Georgia’s aspiration to join NATO was underscored this week by the country’s joint military exercises with the Western alliance, as Russia, which occupies about a fifth of Georgian territory, escalated its attacks on Ukraine.
Georgia has had a relationship with NATO since 1994, three years after the small country (population 3.7 million) won independence from the then-crumbling Soviet Union, and its desire for full membership has intensified since Russia, its northern neighbour, began amassing troops along its border with Ukraine late last year.
In an interview Tuesday, Irakli Beraia, chairman of the Georgian parliament’s Defence and Security Committee, said his country would join NATO today if it could. “Georgia faces an existential threat from Russia,” he said. “The Russian threat against Ukraine amplifies the threat against Georgia. If Russia succeeds in Ukraine, we think we are next.”

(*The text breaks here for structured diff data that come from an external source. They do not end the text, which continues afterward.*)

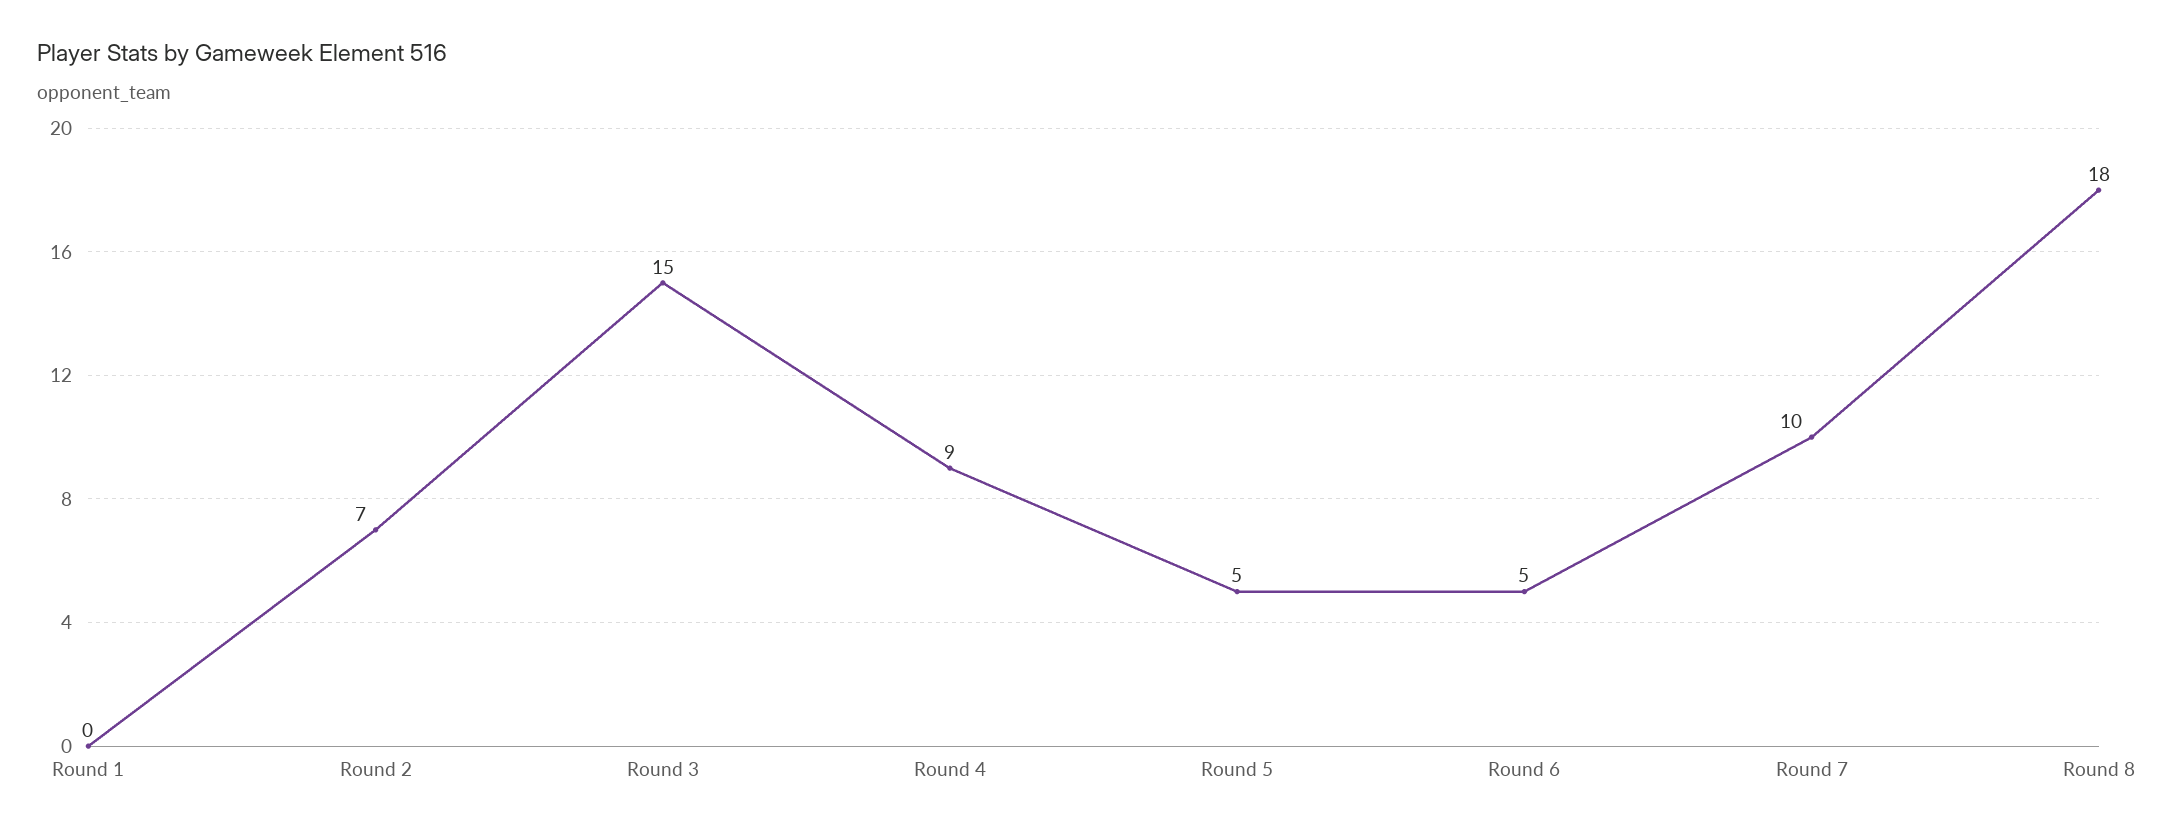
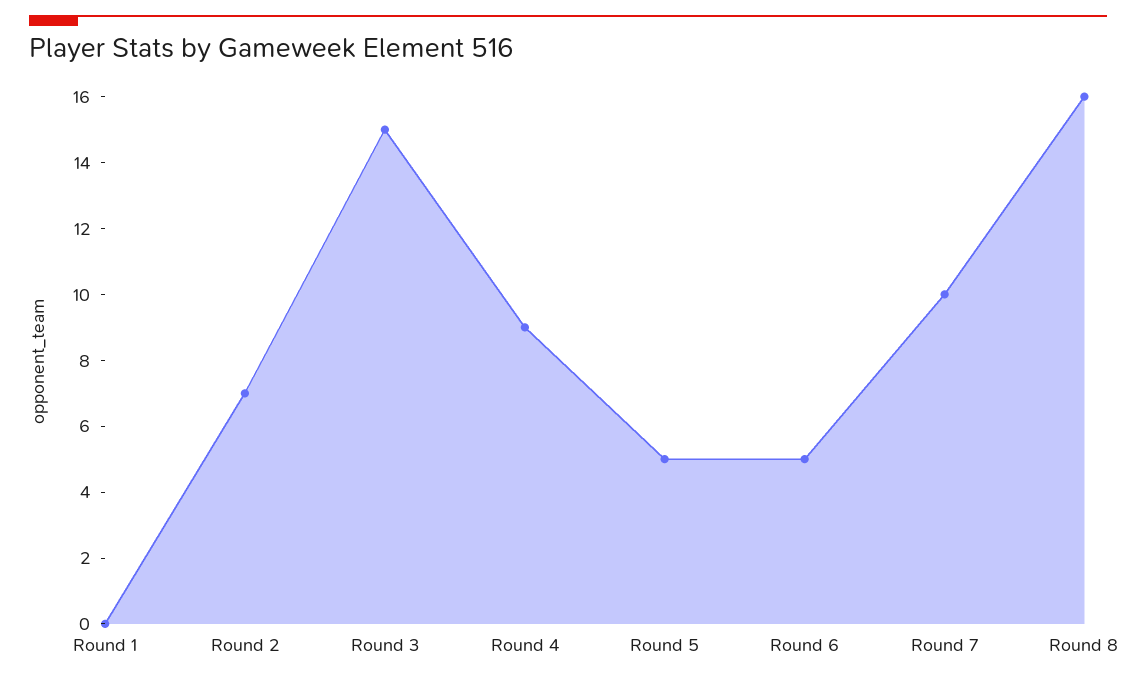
  {
    "Round 1": 0,
    "Round 2": 7,
    "Round 3": 15,
    "Round 4": 9,
    "Round 5": 5,
    "Round 6": 5,
    "Round 7": 10,
-   "Round 8": 18
+   "Round 8": 16
  }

Support for full NATO membership among Georgians is very high and has climbed since 2014, when Russia annexed Crimea. Georgia has a small military – about 37,000 personnel – and knows it could not last long against a Russian onslaught.
“There is no guarantee of [Georgia’s] safety without NATO membership,” said Levan Ioseliani, the vice-speaker of the Georgian parliament and a member of the Citizens Party, in an interview. “We are all united with NATO in parliament. There are no pro-Russian parties here.”
The joint military exercises began March 14 and are to end Friday. They are led by the Georgian Defence Forces and involve about 600 personnel. More than half of them are from Georgia, with the rest from 19 NATO member countries (Canada is not among them) and four “allied” member states, including Sweden and Moldova.
NATO said the exercises involve “crisis management scenarios” such as cyberattacks and will, for the first time, involve maritime and special operations elements.
The exercises in Georgia are conducted once every three years; the current ones were planned well before Russian President Vladimir Putin ordered the invasion of Ukraine on Feb. 24. Still, the war there means this year’s exercises carry heightened symbolic significance.
Alander Vinnikov of the Netherlands, the head of the NATO liaison office in Tbilisi, said “Georgia is a valued partner of NATO and has contributed for many years to NATO-led missions … Georgia has clearly stated that integration into NATO is a top foreign policy objective.”
Many Georgians fear a Russian invasion if Moscow’s campaign to conquer Ukraine succeeds. Russia invaded Georgia in 2008 and took control of two regions – South Ossetia, in the north-central part of the country, and Abkhazia, in the far northwest, along the Black Sea. Russia established military bases in both regions, which Georgia considers illegally occupied territories.
Since then, the relationship between Russia and Georgia has been exceedingly tense, especially since Georgia has been openly courting full NATO membership in order to qualify for the North Atlantic Treaty’s Article 5, which deems an attack on any NATO member an attack on all members.
Georgia’s NATO aspirations are so serious that they are written into the constitution. The country also wants to become a member of the European Union, even though it does not share a border with any EU country.
Mr. Putin has made it well known that he strongly opposes NATO’s eastward expansion. In April, 2008, he was invited to the NATO summit in Bucharest, where he alarmed the delegates with his condemnation of the military alliance’s long-term plans to extend membership to Ukraine and Georgia. “No Russian leader could stand idly by in the face of steps toward NATO membership for Ukraine,” he said. “That would be a hostile act towards Russia.”
Four months later, Russia invaded Georgia and seized South Ossetia and Abkhazia.
Georgia’s status as an “enhanced opportunity partner” of NATO was recently renewed for another three years. That status has been given to six non-NATO countries – Georgia, Ukraine, Sweden, Finland, Jordan and Australia – with which NATO is comfortable holding military exercises.
NATO’s leadership cannot choose to accept Georgia into its club. All 30 member countries must agree to admit a new member. “We cannot put any time frame on membership,” Mr. Vinnikov said.
NATO will not say whether Georgia’s fear of another Russian invasion will speed up its membership bid, though both sides seem to be moving closer every year. “NATO supports very openly Georgian sovereignty and independence,” said Javier Colomina, NATO’s deputy assistant secretary for political affairs. “The military exercises in Georgia could have been cancelled by either side. But they have not been cancelled. This is a message of support for Georgia.”